Des électrodes déployables pour une chirurgie crânienne peu invasive
Stéphanie Lacour est spécialisée dans le développement d’électrodes flexibles, qui s’adaptent aux mouvements du corps et se connectent au système nerveux de manière plus fiable.Fondamentalement, son travail est interdisciplinaire.
Quand un neurochirurgien a demandé à son équipe de développer des électrodes aussi peu invasives que possible, insérables dans un crâne humain, elle a développé une élégante solution. Le système tire parti de son expertise en électrodes souple et s’inspire de la robotique douce. Les résultats sont publiés dans Science Robotics.
Le défi? Il s’agissait d’insérer un large maillage d’électrodes corticales à travers un petit trou percé dans le crâne. Il faut déployer le dispositif dans l’espace d’environ un millimètre entre le crâne et la surface du cerveau — sans endommager ce dernier.
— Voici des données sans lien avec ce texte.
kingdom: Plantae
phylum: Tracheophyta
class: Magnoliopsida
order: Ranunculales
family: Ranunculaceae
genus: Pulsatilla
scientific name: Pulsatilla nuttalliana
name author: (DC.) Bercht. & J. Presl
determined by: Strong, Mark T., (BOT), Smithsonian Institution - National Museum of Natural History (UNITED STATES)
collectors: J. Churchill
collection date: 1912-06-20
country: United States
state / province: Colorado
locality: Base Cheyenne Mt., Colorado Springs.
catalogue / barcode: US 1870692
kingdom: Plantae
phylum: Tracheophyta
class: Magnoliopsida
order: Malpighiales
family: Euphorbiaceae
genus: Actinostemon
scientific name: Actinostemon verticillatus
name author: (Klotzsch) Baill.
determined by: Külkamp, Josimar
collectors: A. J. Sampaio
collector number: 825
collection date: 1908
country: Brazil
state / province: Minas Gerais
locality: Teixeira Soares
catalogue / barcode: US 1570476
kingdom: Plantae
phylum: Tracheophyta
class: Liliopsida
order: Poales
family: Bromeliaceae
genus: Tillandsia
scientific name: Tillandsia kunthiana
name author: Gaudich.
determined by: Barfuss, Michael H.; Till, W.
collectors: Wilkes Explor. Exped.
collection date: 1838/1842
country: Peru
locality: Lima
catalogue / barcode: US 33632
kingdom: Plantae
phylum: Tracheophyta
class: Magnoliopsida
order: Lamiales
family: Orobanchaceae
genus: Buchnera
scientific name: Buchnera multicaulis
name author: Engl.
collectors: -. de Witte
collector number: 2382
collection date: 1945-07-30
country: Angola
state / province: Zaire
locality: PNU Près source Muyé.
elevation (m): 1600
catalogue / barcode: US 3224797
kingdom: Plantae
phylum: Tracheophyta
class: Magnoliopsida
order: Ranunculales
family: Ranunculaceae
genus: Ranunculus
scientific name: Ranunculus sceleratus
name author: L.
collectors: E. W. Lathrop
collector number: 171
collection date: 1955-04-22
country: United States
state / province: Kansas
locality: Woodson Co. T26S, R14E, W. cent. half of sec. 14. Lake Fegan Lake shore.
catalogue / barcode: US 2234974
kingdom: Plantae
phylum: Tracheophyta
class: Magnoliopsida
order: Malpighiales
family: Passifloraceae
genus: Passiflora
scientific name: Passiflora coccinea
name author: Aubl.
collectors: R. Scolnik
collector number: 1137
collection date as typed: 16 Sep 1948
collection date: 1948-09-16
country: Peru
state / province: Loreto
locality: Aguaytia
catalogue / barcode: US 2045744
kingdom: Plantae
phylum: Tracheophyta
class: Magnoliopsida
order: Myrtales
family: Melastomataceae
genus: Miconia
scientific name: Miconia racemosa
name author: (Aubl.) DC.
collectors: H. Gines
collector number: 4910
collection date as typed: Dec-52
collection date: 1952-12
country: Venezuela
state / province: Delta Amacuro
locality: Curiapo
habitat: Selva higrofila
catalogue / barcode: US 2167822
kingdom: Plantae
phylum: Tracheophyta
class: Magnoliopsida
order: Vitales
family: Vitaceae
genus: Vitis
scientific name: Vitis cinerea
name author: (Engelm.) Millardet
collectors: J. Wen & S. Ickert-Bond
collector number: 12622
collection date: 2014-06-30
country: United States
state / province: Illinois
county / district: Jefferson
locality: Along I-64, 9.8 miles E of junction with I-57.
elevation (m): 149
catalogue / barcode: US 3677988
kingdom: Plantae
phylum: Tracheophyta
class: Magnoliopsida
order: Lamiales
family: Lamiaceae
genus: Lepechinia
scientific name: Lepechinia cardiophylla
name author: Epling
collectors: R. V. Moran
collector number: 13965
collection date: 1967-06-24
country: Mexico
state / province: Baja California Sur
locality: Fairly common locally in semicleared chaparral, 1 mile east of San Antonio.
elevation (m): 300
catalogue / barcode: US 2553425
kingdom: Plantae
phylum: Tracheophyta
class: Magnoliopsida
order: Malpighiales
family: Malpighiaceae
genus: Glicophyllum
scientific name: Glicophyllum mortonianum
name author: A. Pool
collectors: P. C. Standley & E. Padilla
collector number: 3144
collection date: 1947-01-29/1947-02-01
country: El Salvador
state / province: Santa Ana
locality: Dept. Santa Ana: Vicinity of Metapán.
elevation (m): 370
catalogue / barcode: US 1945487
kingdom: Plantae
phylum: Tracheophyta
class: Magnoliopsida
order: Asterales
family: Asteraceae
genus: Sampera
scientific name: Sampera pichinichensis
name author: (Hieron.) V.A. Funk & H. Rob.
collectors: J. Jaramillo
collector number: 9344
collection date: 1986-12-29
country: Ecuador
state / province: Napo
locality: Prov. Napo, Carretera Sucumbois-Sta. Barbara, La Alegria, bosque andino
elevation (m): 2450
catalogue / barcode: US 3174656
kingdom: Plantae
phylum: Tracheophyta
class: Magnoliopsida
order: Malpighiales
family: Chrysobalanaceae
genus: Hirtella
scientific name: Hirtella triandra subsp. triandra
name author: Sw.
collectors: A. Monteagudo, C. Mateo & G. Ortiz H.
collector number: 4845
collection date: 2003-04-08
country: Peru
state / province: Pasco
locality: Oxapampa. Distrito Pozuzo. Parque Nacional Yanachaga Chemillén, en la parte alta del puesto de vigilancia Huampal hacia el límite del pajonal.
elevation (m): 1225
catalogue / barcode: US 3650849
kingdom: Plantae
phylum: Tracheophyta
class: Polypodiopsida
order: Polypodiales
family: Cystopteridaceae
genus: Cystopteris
«Les neurotechnologies minimalement invasives constituent des approches cruciales pour offrir des thérapies personnalisées et efficaces, explique Stéphanie Lacour, professeure à l’institut Neuro X de l’EPFL. Nous avons dû développer un réseau d’électrodes miniaturisé, capable de se plier, de passer à travers un petit trou avant de se déployer sur une surface plate au-dessus du cortex. Nous avons combiné des concepts de la robotique et de la bioélectronique souple.»
Chaque aspect de cette nouvelle électrode — de la forme en spirale des bras à leur extension au-dessus de fragiles tissus cérébraux — a mis à contribution l’inventivité des ingénieurs.
Leur premier prototype consiste en un réseau d’électrodes qui passe à travers un trou d’un diamètre de deux centimètres mais qui, une fois déplié, s’étend sur un diamètre de quatre centimètres. Il compte six bras en spirale qui maximisent la surface occupée par le réseau d’électrodes et, donc, le nombre d’électrodes en contact avec le cortex. Des bras en ligne droite entraîneraient une distribution inégale et une moindre surface de contact avec le cerveau.
Comme une sorte de papillon en spirale, enserré dans sa chrysalide avant la métamorphose, le réseau d’électrodes — complet avec ses bras en spirale — est soigneusement replié dans un tube cylindrique — l’applicateur — prêt à se déployer à travers un petit trou dans le crâne.
Grâce à un mécanisme d’actuation dit d’ « éversion», inspiré de la robotique souple, les bras en spirale se déploient les uns après les autres au-dessus des fragiles tissus cérébraux. «La beauté du mécanisme d’éversion, c’est que nous pouvons déployer une électrode de taille arbitraire en maintenant une compression à la fois constante et minimale sur le cerveau», explique Sukho Song, premier auteur de l’étude. «La communauté de la robotique souple a montré beaucoup d’intérêt pour ce mécanisme d’éversion, parce qu’il est bio-inspiré. Il émule la croissance des racines des arbres, qui ne connait pas de limite.»
Le réseau d’électrodes ressemble à un gant en caoutchouc. Des électrodes flexibles sont réparties sur chaque côté des doigts en spirale. Le gant est retourné sur lui-même et plié dans le cylindre applicateur. Pendant le dépliement au-dessus du cerveau, un liquide est injecté dans chaque bras, l’un après l’autre, et les retourne du bon côté.
Les électrodes sont réparties par évaporation d’or flexible sur un substrat ultra-malléable de matériau élastomère.
Pour l’heure, le dispositif a été testé avec succès sur un porc nain. Neurosoft Bioelectronics, une spin-off du laboratoire d’interfaces bioélectroniques souples de l’EPFL, va préparer cette neurotechnologie souple en vue d’un transfert vers des applications cliniques. Le spin-off a récemment reçu 2.5 million CHF, un Swiss Accelerator par Innosuisse.